Experimental and numerical investigations on the melting behavior of Fe3O4 nanoparticles composited paraffin wax in a cubic cavity under a magnetic-field

Abstract

The magnetic field application provides a method of active regulation for passive phase change. Nonetheless, the effects and mechanisms of the uniform magnetic field on phase change are still relatively limited. This study describes the effects of magnetic field and phase change based on the thermomagnetic convection model and the enthalpy-porosity method. The phase change nanocomposites are prepared by adding paramagnetic Fe3O4 nanoparticles into paraffin, and their properties were measured.

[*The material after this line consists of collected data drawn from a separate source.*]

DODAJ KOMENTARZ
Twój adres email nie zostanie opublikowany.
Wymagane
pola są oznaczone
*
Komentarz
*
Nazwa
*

The accuracy of the numerical model is verified by observing the phase interface development and temperature distribution. Subsequently, the effect and mechanism of dimensionless magnetic induction, nanoparticle concentration, magnetic Rayleigh number and magnetic field direction on the melting performance are numerically investigated. The results show that the positive magnetic field has a significant inhibitory effect on melting. The liquid fraction and stored energy in the melting have the most significant decrease of 10.54% and 68.6%, respectively. Meanwhile, the positive magnetic field suppression effect on melting increases with the magnetic Rayleigh number. In contrast, the negative magnetic field promotes global melting, which leads to the largest increase of 12.01% and 33.94% in the liquid phase fraction and stored energy under different magnetic Rayleigh numbers, respectively. In essence, the mechanism of magnetic field-regulated melting originates from the different motions of Fe3O4 nanoparticles in the liquid phase of phase change nanocomposites.